In [14]:
import os
import re
from typing import Dict, List
from model.load_model import description_agent
import importlib

In [15]:
async def call_llm_agent(prompt: str) -> str:
    """
    Use the pydantic_ai agent to process the prompt and return a description.
    """
    try:
        # Run the agent with the prompt
        result = await description_agent.run(prompt)
        return result.output
    except Exception as e:
        print(f"Error calling LLM agent: {str(e)}")
        # Fallback to mock implementation
        table_name = prompt.split("Table: ")[1].split(",")[0]
        return f"This table stores and manages {table_name} related data with associated metadata and relationships."


In [16]:

async def generate_table_description(table_name: str, columns: Dict, sample_data: List[Dict]) -> str:
    """
    Generate a single description for the entire table using LLM agent.
    """
    # Create column info string for context
    column_info = []
    for column_name, column_type in columns.items():
        column_info.append(f"{column_name} ({column_type})")
    
    columns_str = ", ".join(column_info)
    
    # Create sample data string for context
    sample_titles = []
    for sample in sample_data[:3]:  # Use first 3 samples for context
        # Try to find a descriptive field (title, name, etc.)
        for field in ['title', 'name', 'description', 'label']:
            if field in sample and sample[field]:
                sample_titles.append(str(sample[field]))
                break
    
    sample_str = ", ".join(sample_titles) if sample_titles else "No sample data available"
    
    prompt = f"Table: {table_name}, Columns: {columns_str}, Sample Data: {sample_str}"
    
    try:
        description = await call_llm_agent(prompt)
    except Exception as e:
        print(f"Error generating description for {table_name}: {str(e)}")
        description = f"This table stores and manages {table_name} related data with associated metadata and relationships."
    
    return description


In [17]:

def read_schema_from_file(file_path: str) -> Dict:
    """
    Load schema from a Python file.
▬▬▬▬▬▬
What this exercise asks
A) In the notebook code, what does call_llm_agent do when running the agent raises an exception, and what reason does the code give for it?
B) List every field name that generate_table_description checks in each sample entry when looking for a descriptive field, according to the notebook code.
C) Summarize the notebook code in two sentences.
Work only from the notebook code above.

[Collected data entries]
▬▬▬▬▬▬
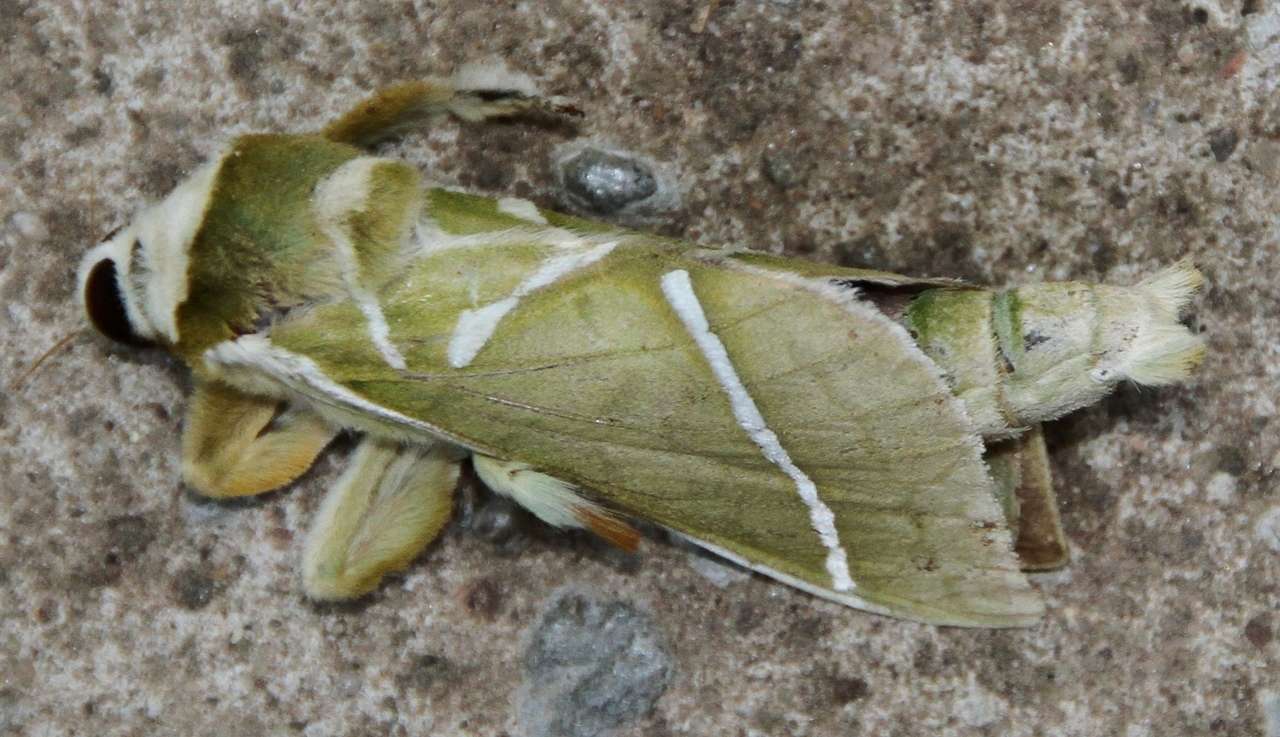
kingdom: Animalia
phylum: Arthropoda
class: Insecta
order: Lepidoptera
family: Hepialidae
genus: Aenetus
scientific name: Aenetus ligniveren
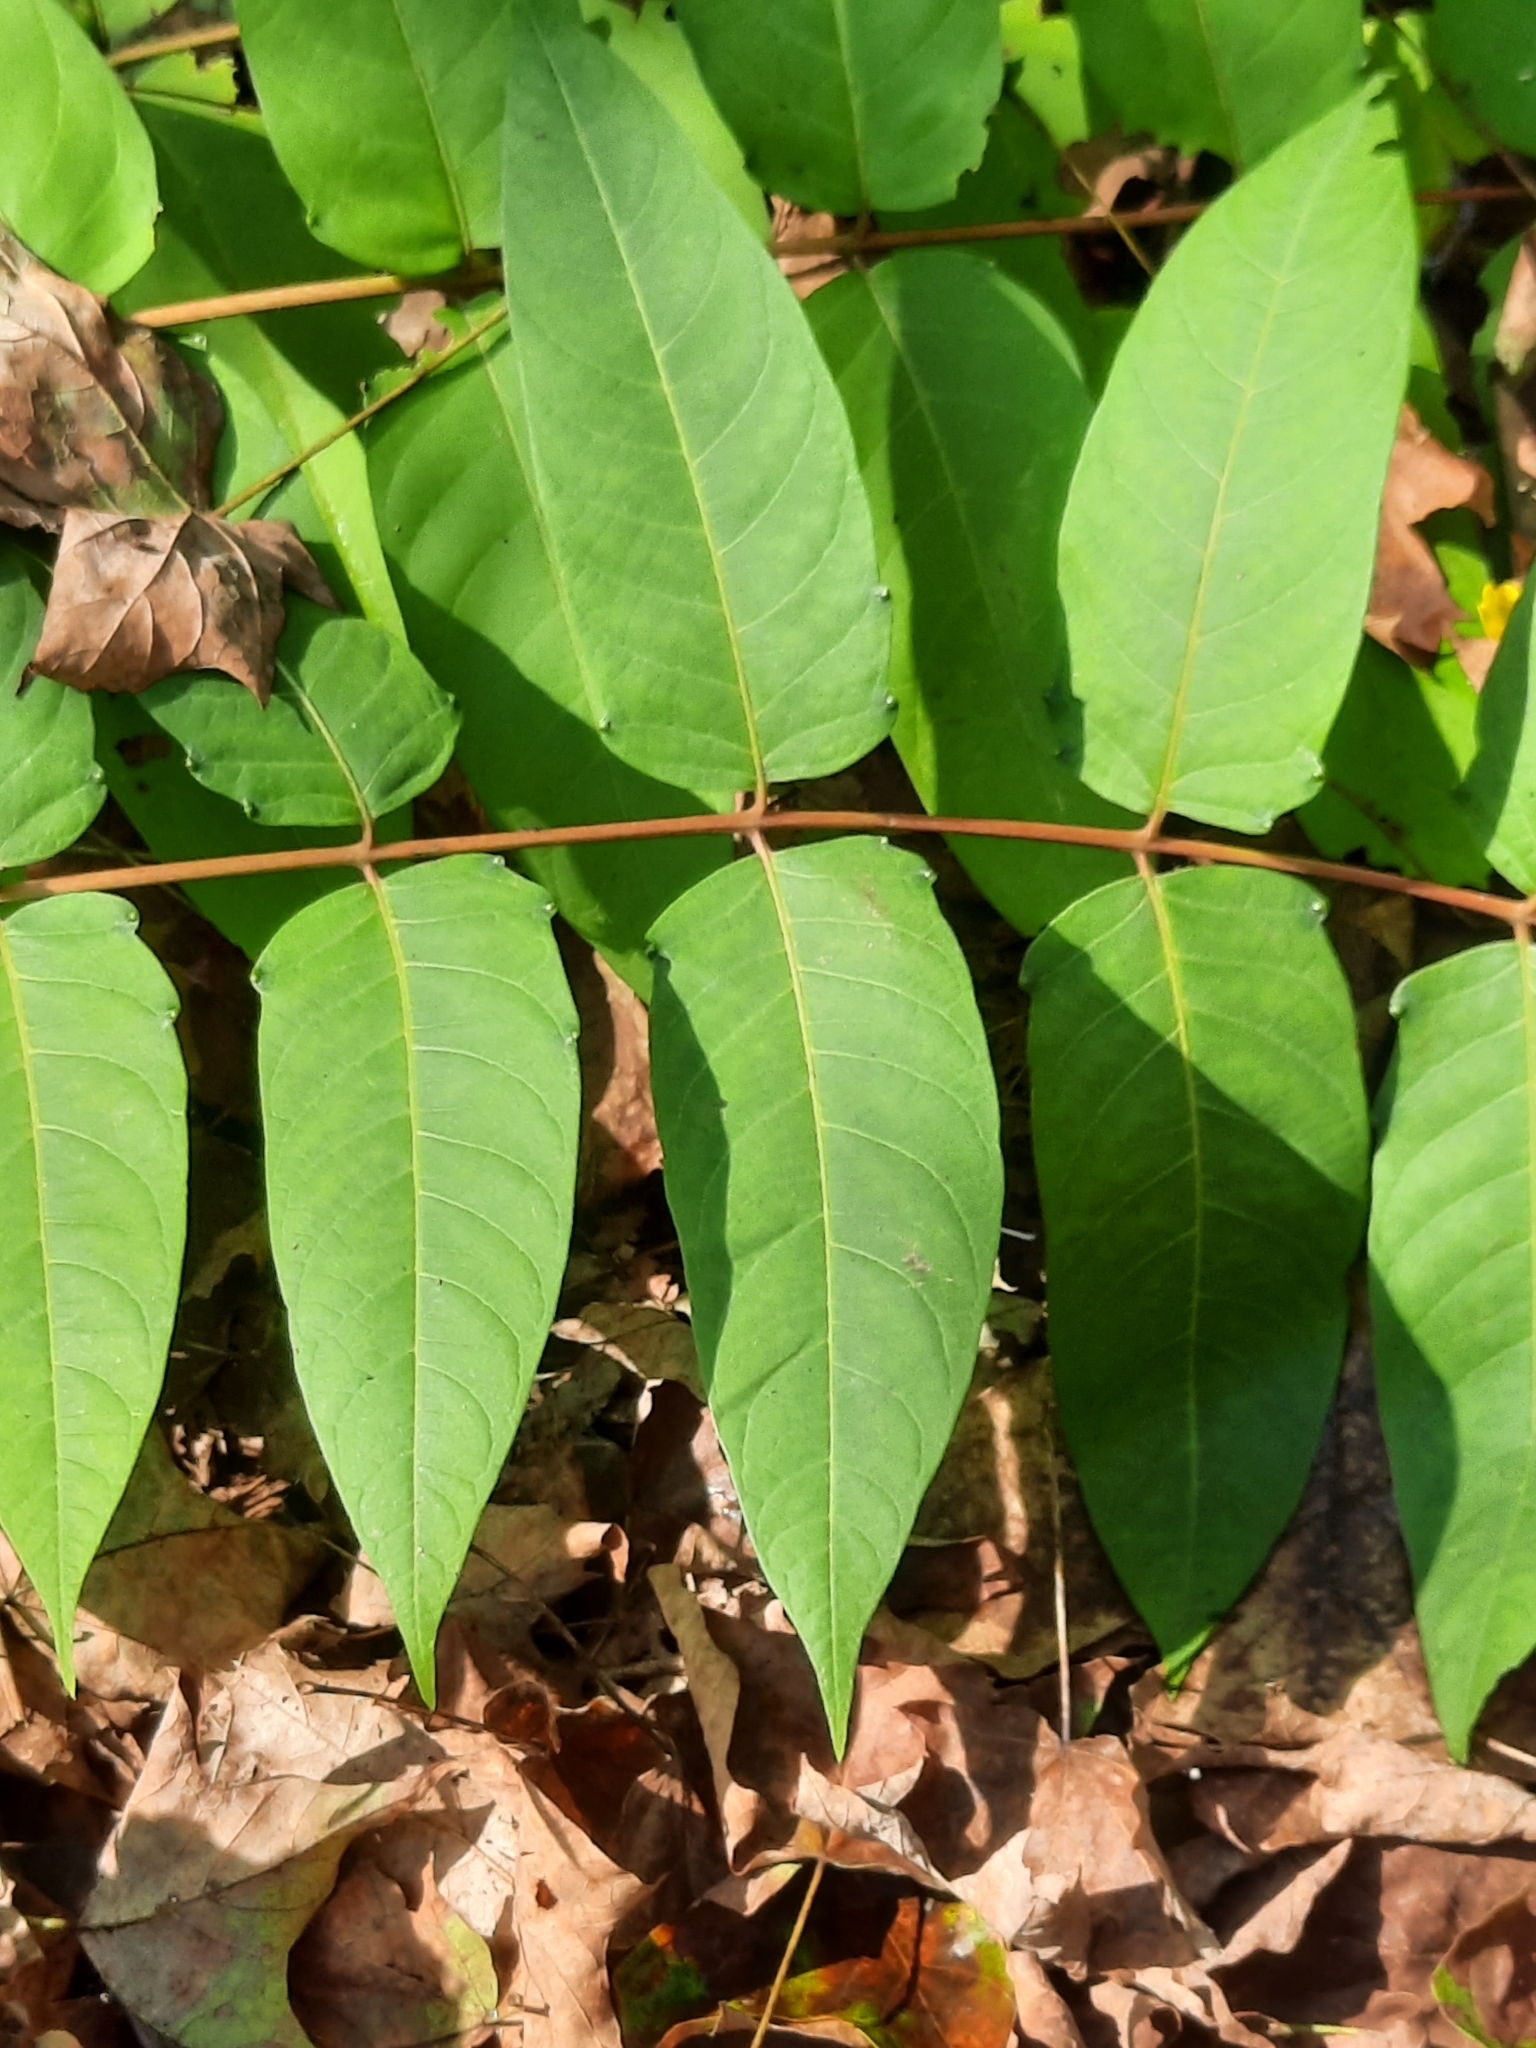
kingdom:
▬▬▬▬▬▬
Solutions per task
A) It prints an error message, then takes the table name from the prompt and returns a generic description stating that the table "stores and manages" data related to that table name. A code comment gives the reason: this is a fallback to a mock implementation.

B) title, name, description, label

C) The code defines call_llm_agent, which runs a pydantic_ai agent on a prompt and returns the output, or a generic mock description if an error occurs. It also defines generate_table_description, which builds a prompt from a table's name, its columns and types, and descriptive fields from up to three sample entries, and then requests a single description of the whole table from the agent.